• **Input data**:

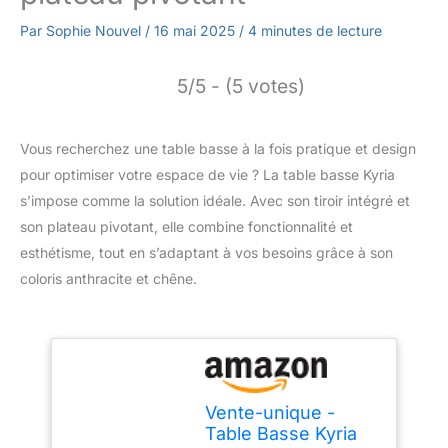
Par
Sophie Nouvel
/
16 mai 2025
/
4 minutes de lecture
5/5 - (5 votes)
Vous recherchez une table basse à la fois pratique et design
pour optimiser votre espace de vie ? La table basse Kyria
s’impose comme la solution idéale. Avec son tiroir intégré et
son plateau pivotant, elle combine fonctionnalité et
esthétisme, tout en s’adaptant à vos besoins grâce à son
coloris anthracite et chêne.
Vente-unique -
Table Basse Kyria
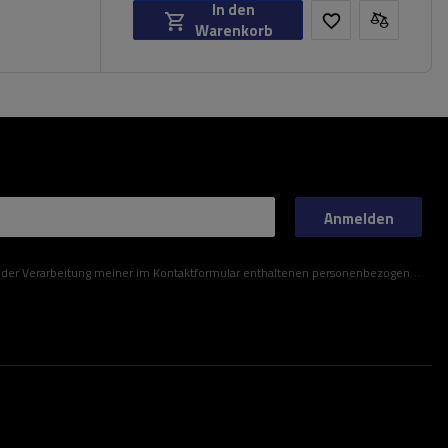
In den
Warenkorb
Anmelden
ner im Kontaktformular enthaltenen personenbezogenen Daten gemäß der Verordnung (EU) des Europäischen Parlaments und des Rates zu.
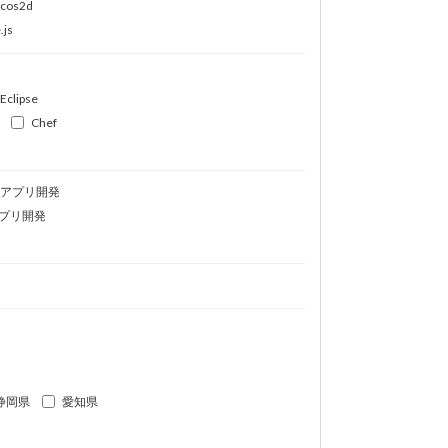
ocos2d
.js
Eclipse
Chef
idアプリ開発
プリ開発
静岡県
愛知県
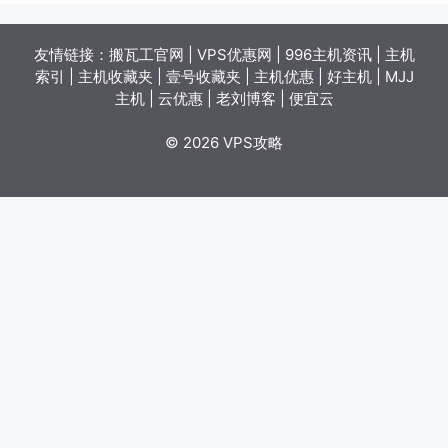
友情链接：
搬瓦工官网
|
VPS优惠网
|
996主机资讯
|
主机
索引
|
主机收藏夹
|
壹号收藏夹
|
主机优惠
|
好主机
|
MJJ
主机
|
云优惠
|
老刘博客
|
便宜云
© 2026 VPS攻略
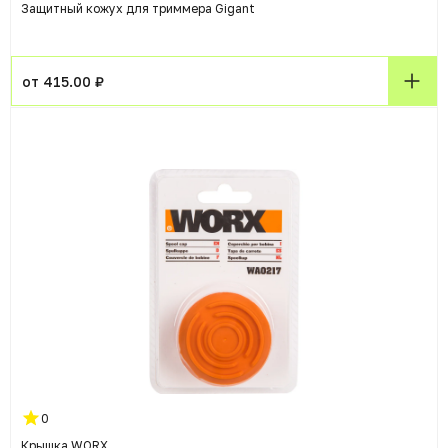
Защитный кожух для триммера Gigant
от 415.00 ₽
0
Крышка WORX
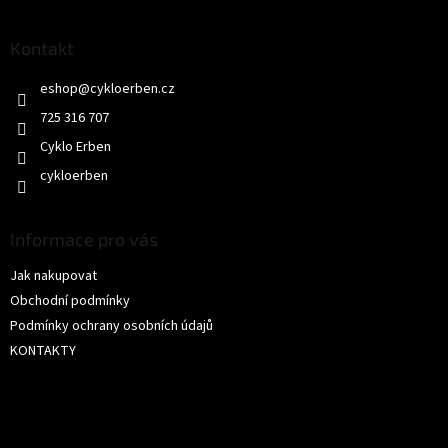
á
p
a
Kontakt
t
eshop
@
cykloerben.cz
í
725 316 707
Cyklo Erben
cykloerben
Informace pro vás
Jak nakupovat
Obchodní podmínky
Podmínky ochrany osobních údajů
KONTAKTY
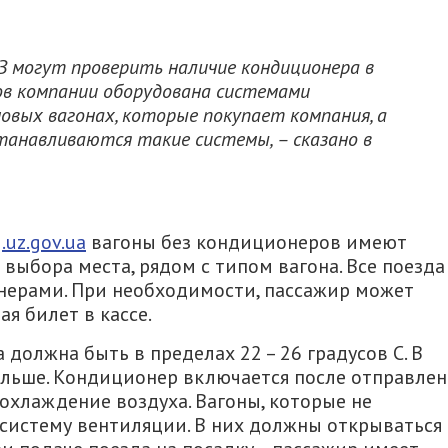
З могут проверить наличие кондиционера в
нов компании оборудована системами
новых вагонах, которые покупает компания, а
анавливаются такие системы, – сказано в
.uz.gov.ua
вагоны без кондиционеров имеют
выбора места, рядом с типом вагона. Все поезда
нерами. При необходимости, пассажир может
я билет в кассе.
должна быть в пределах 22 – 26 градусов C. В
ольше. Кондиционер включается после отправлен
 охлаждение воздуха. Вагоны, которые не
истему вентиляции. В них должны открываться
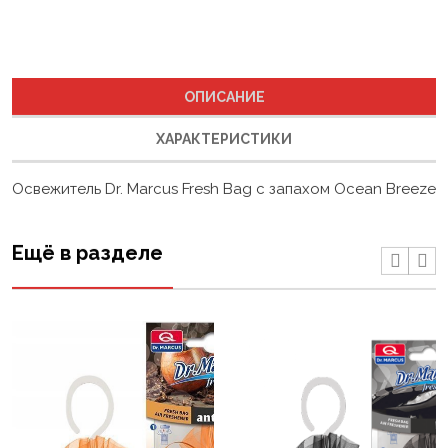
ОПИСАНИЕ
ХАРАКТЕРИСТИКИ
Освежитель Dr. Marcus Fresh Bag с запахом Ocean Breeze
Ещё в разделе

• **Task prompt**:
Pick out every line of the records that contains the word "которые", and copy each one.

• **Answer to this exercise**:
новых вагонах, которые покупает компания, а
 охлаждение воздуха. Вагоны, которые не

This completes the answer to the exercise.